THE PROBLEM:
Exact copy, no pictures: reproduce the lines from the one that holds "The Kissen/weiß at" through the end of the entries.

BEGIN DATA

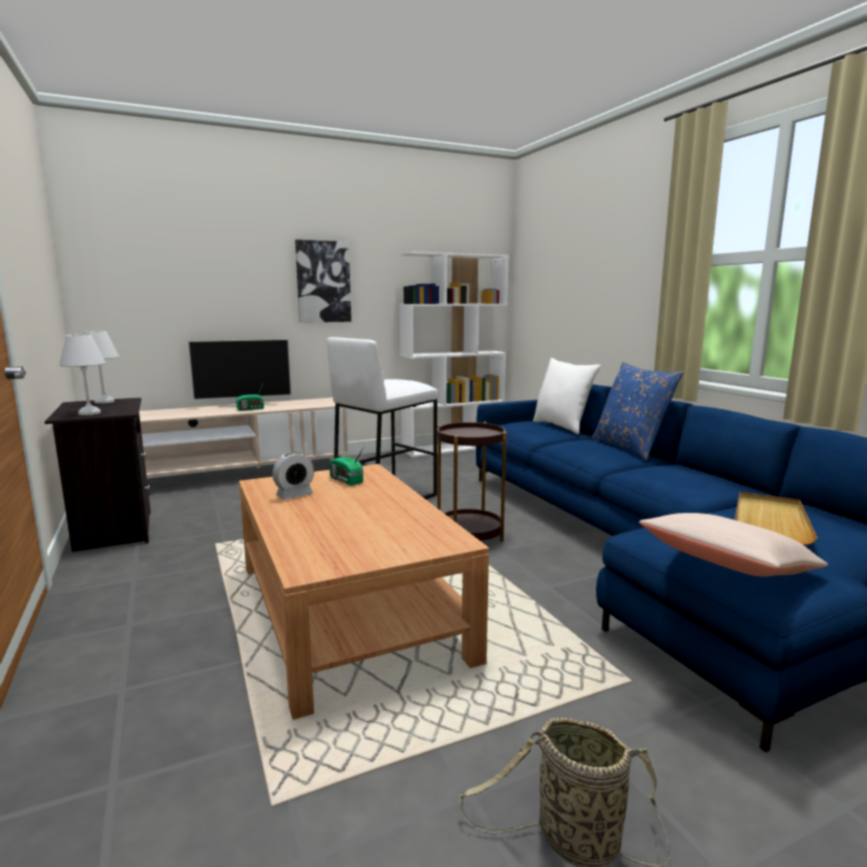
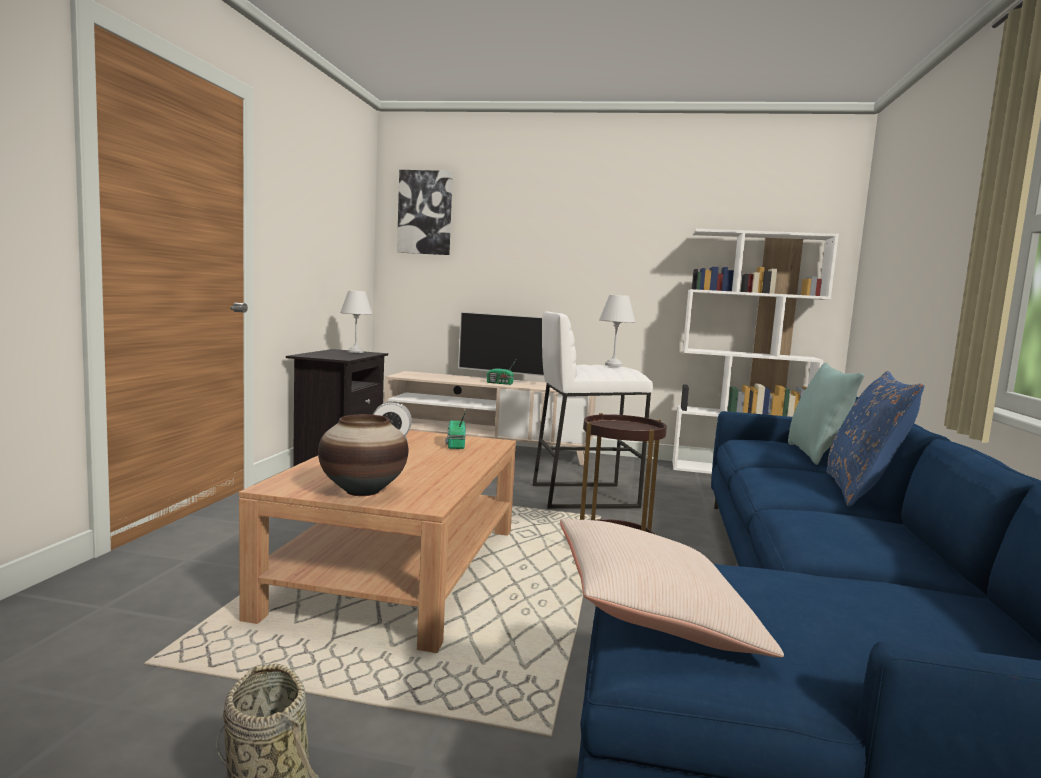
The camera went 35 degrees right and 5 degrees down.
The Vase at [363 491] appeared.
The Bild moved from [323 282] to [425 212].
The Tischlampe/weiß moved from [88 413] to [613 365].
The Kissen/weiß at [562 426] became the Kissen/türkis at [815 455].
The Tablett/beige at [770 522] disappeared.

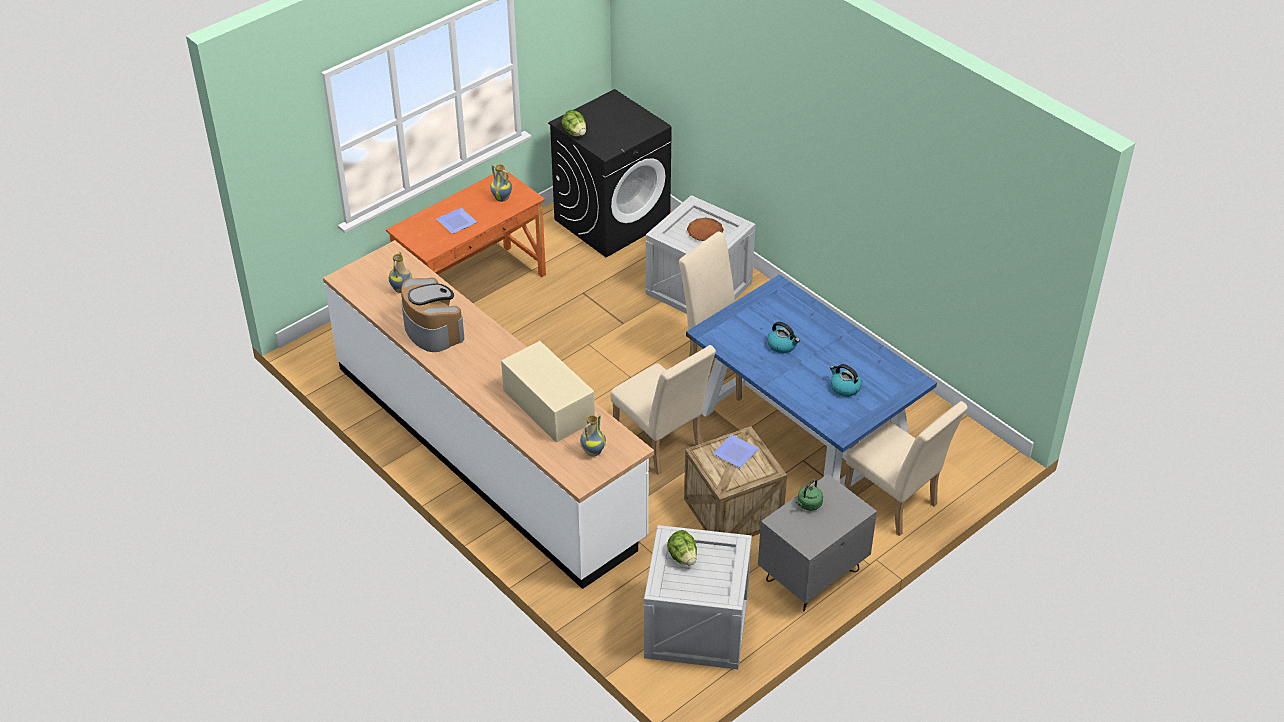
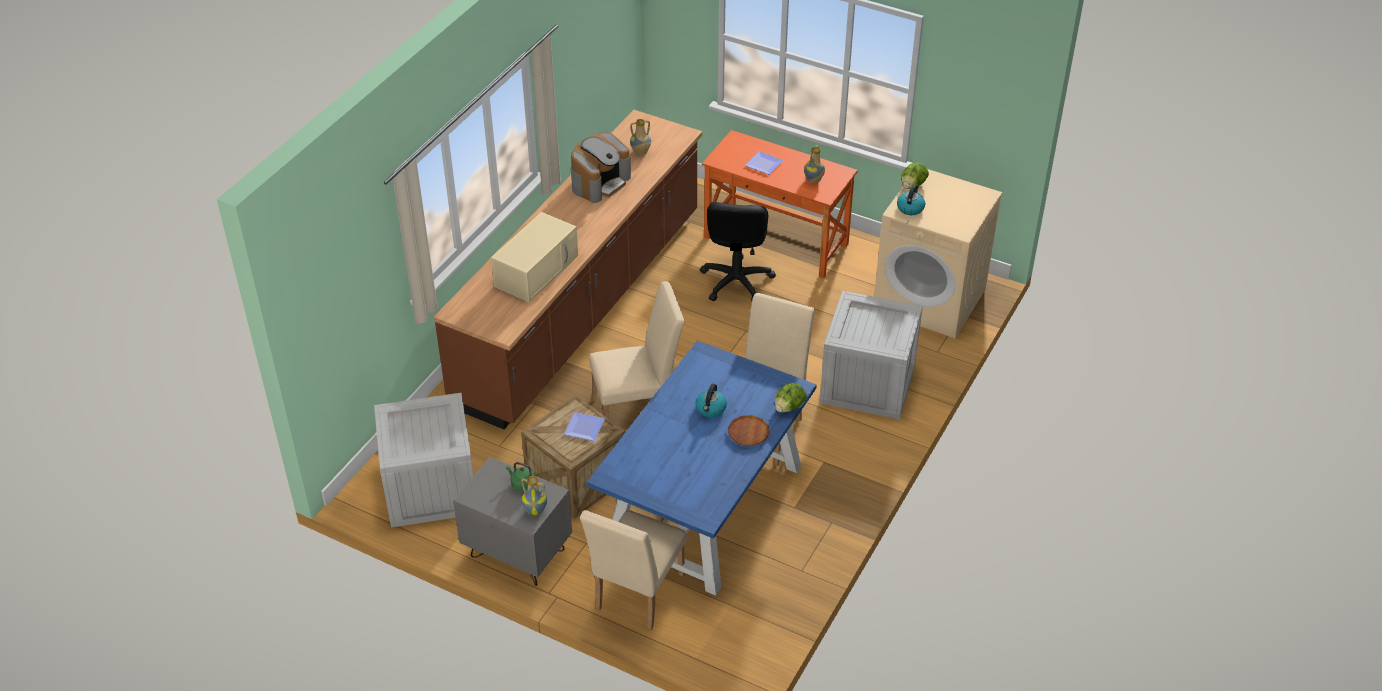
The camera went 70 degrees right and 0 degrees up.
The Küchenzeile/weiß at [487 451] became the Küchenzeile/braun at [582 307].
The Vase moved from [592 451] to [535 510].
The Stuhl/beige at [661 445] turned 135 degrees counterclockwise.
The Bürostuhl/schwarz at [736 281] appeared.
The Teller/braun moved from [705 232] to [748 433].
The Salatkopf moved from [682 557] to [789 407].
The Waschmaschine/schwarz at [612 220] became the Waschmaschine/beige at [930 299].
The Wasserkessel moved from [844 388] to [910 208].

END DATA

TASK OUTPUT:
The Kissen/weiß at [562 426] became the Kissen/türkis at [815 455].
The Tablett/beige at [770 522] disappeared.

The camera went 70 degrees right and 0 degrees up.
The Küchenzeile/weiß at [487 451] became the Küchenzeile/braun at [582 307].
The Vase moved from [592 451] to [535 510].
The Stuhl/beige at [661 445] turned 135 degrees counterclockwise.
The Bürostuhl/schwarz at [736 281] appeared.
The Teller/braun moved from [705 232] to [748 433].
The Salatkopf moved from [682 557] to [789 407].
The Waschmaschine/schwarz at [612 220] became the Waschmaschine/beige at [930 299].
The Wasserkessel moved from [844 388] to [910 208].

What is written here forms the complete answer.